Le nouveau premier ministre, Mark Carney, a salué la victoire d’Équipe Canada à la Confrontation des 4 nations comme un symbole de l’unité canadienne face à Donald Trump. Une déclaration qui devrait faire réfléchir le Québec, lorsqu’on sait que son seul représentant au sein de cette équipe était le deuxième gardien substitut.

De quelle unité parle-t-on lorsqu’on voit la première ministre de l’Alberta, Danielle Smith, accepter d’assister à l’inauguration de Donald Trump, refuser d’utiliser le pétrole comme arme pour répliquer aux tarifs et vouloir imposer le passage de nouveaux pipelines sur le territoire des autres provinces, dont le Québec ?

Et que dire de Doug Ford, le premier ministre ontarien, qui se proclame « Capitaine Canada », provoque Trump avec l’imposition de tarifs sur les exportations d’électricité de sa province, ce qui, en retour, entraîne le doublement des tarifs de 25 % à 50 % sur les exportations canadiennes d’aluminium, ce qui affecte le Québec. Penaud, « Capitaine Canada » a dû retraiter et retirer sa casquette.

Le « Capitaine Québec », François Legault, n’a guère été plus brillant. Dans un lapsus révélateur, il s’est dit prêt à « donner » à Trump nos ressources naturelles. Il fait son matamore en agitant l’imposition de tarifs sur l’exportation d’aluminium, mais tout en sachant qu’il aurait besoin de l’accord d’Ottawa.

Voilà ce qui en est, à ce jour, de la belle unité de l’Équipe Canada politique.

● **Données extraites**

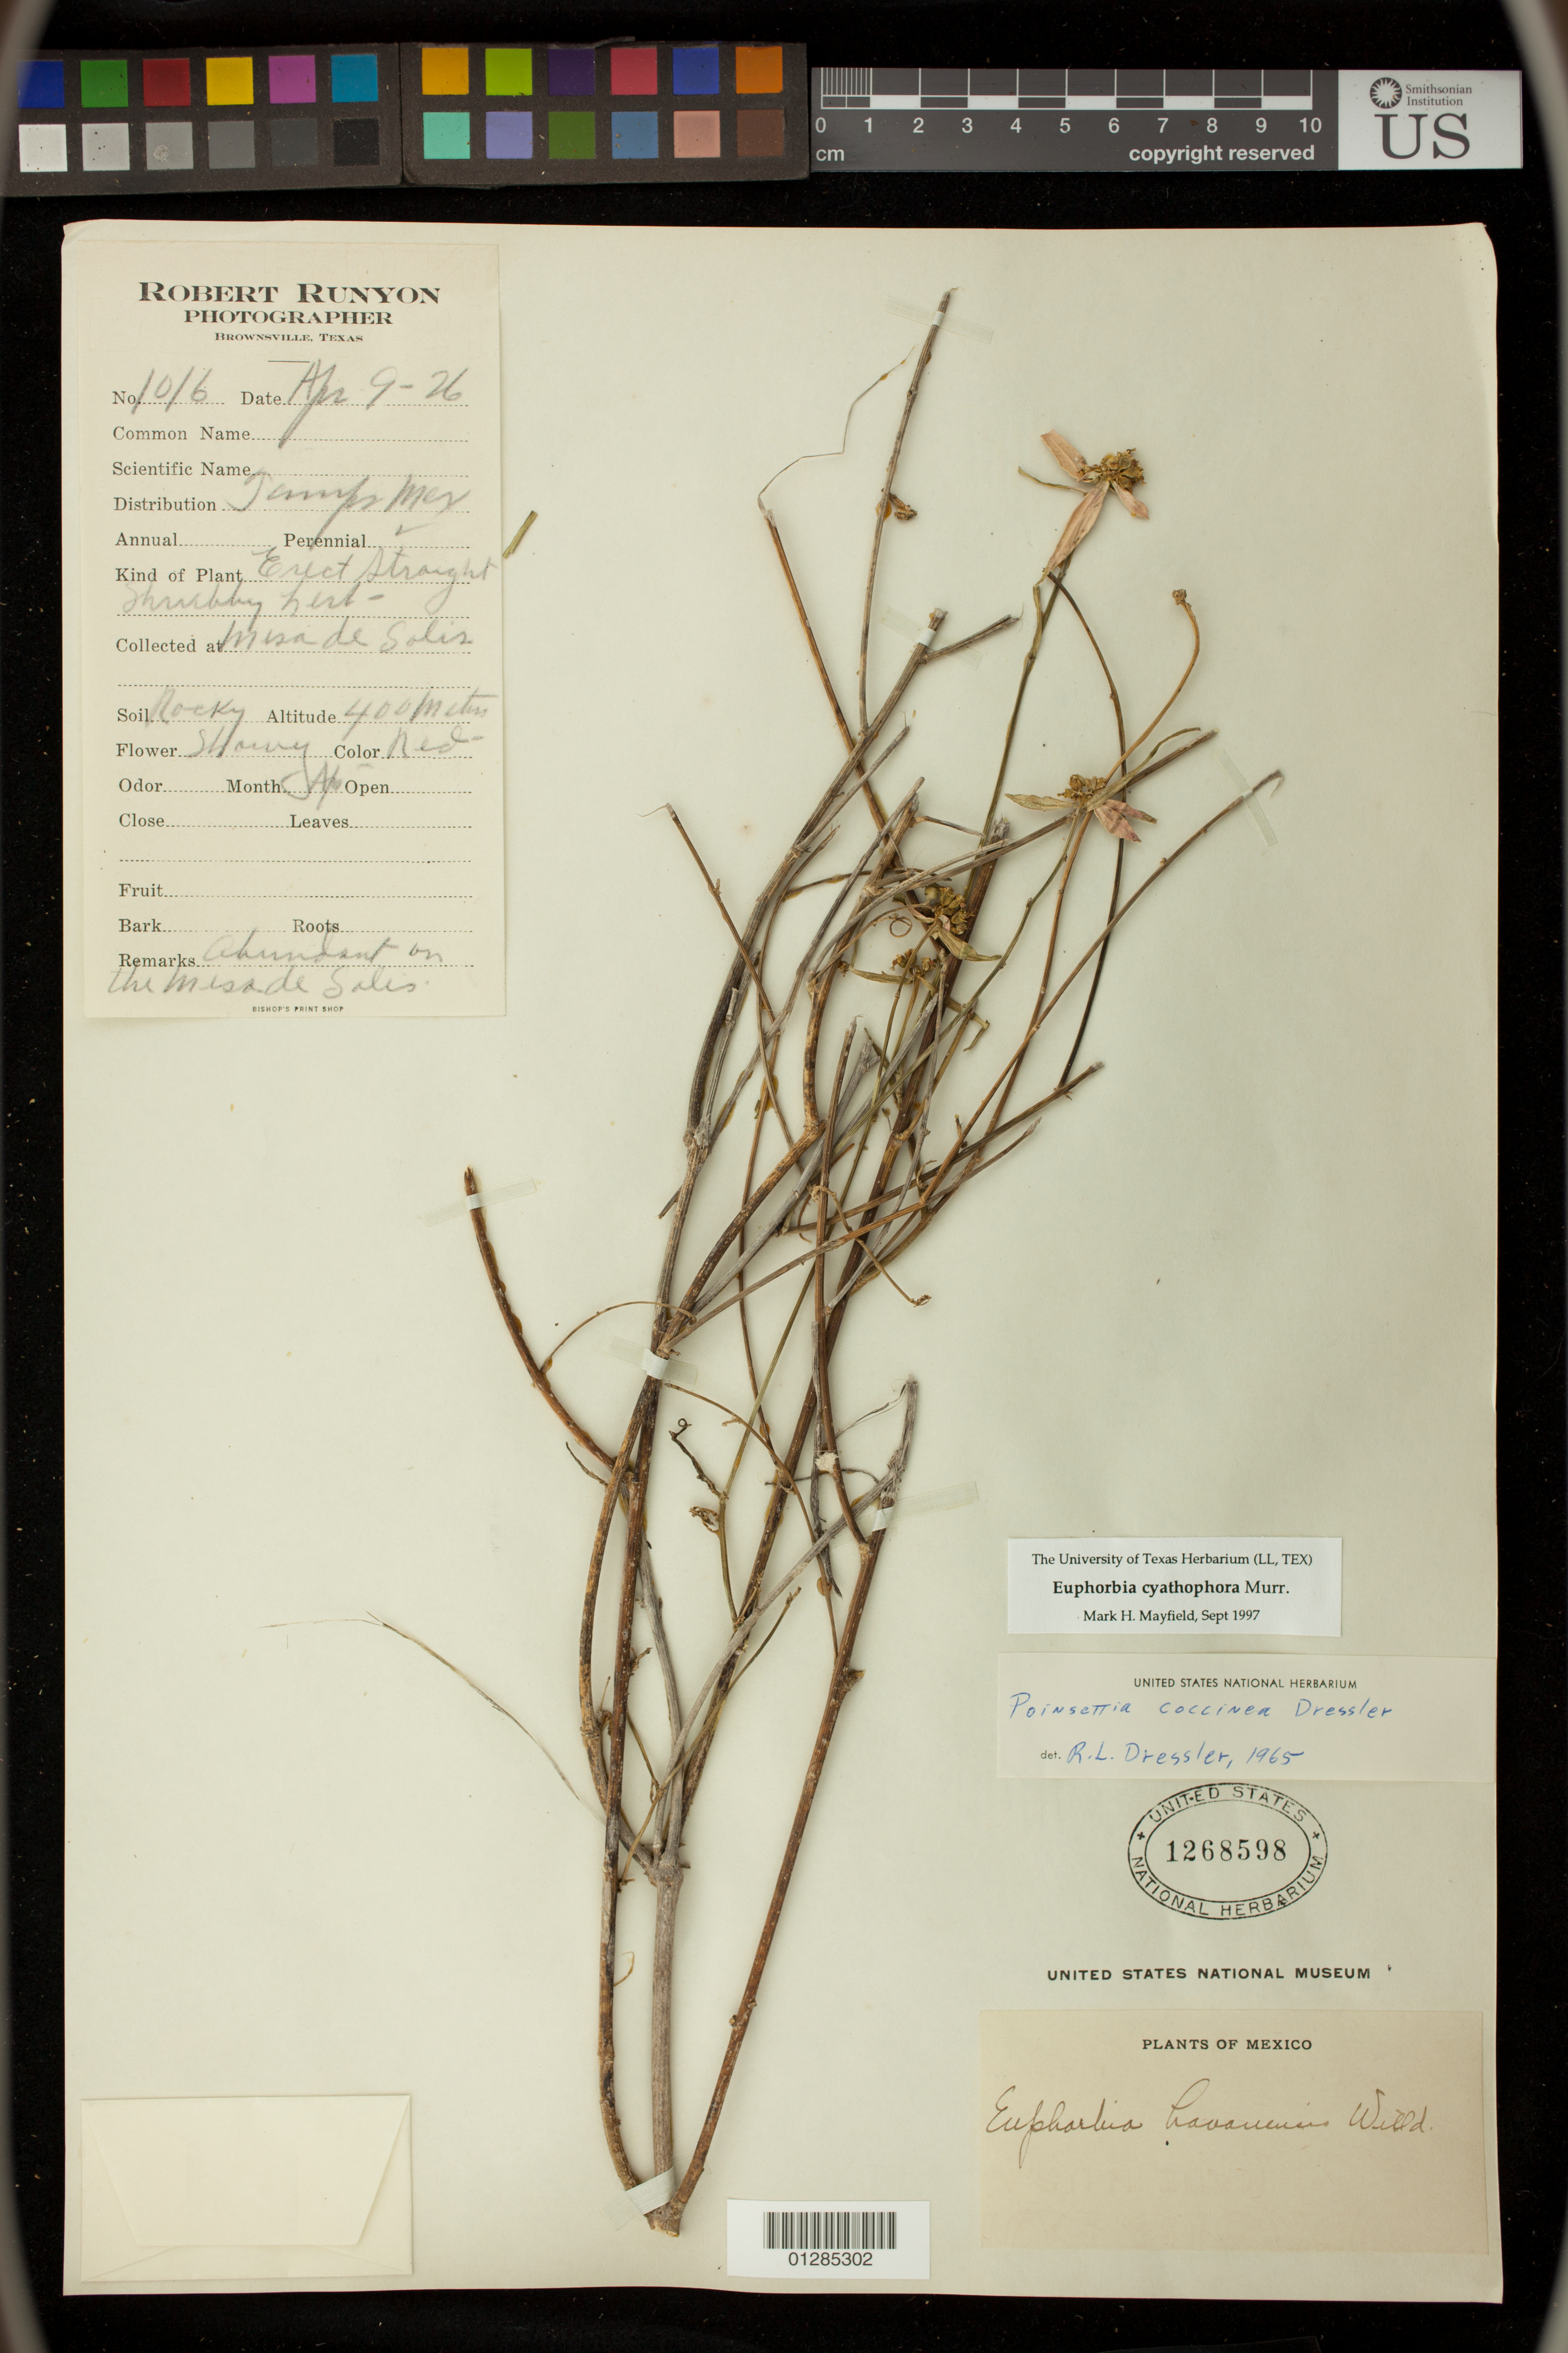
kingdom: Plantae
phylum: Tracheophyta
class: Magnoliopsida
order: Malpighiales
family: Euphorbiaceae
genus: Euphorbia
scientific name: Euphorbia heterophylla var. cyathophora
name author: (Murr.) Griseb.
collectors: R. Runyon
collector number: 1016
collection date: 1926-04-09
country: United States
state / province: Texas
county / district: Cameron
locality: Misa de Solis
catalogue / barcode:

● **À faire**
Reprenez, s'il vous plaît, le texte sur l'unité canadienne face à Donald Trump et poursuivez-le après sa dernière phrase.

● **Réponse rédigée**
Une seule économie

Plus inquiétante que les références sportives est la volonté proclamée de Carney de transformer l’économie canadienne en « une seule économie plutôt que treize ». Facile de deviner à quoi ressemblera cette « seule économie ». L’économie canadienne est déjà dominée par l’industrie automobile de l’Ontario, largement subventionnée par Ottawa (rappelons-nous des milliards $ versés lors de la crise économique de 2008) et par l’industrie pétrogazière de l’Alberta (la seule économie reconnue par Pierre Poilièvre), elle aussi chouchoutée par Ottawa et les banques canadiennes.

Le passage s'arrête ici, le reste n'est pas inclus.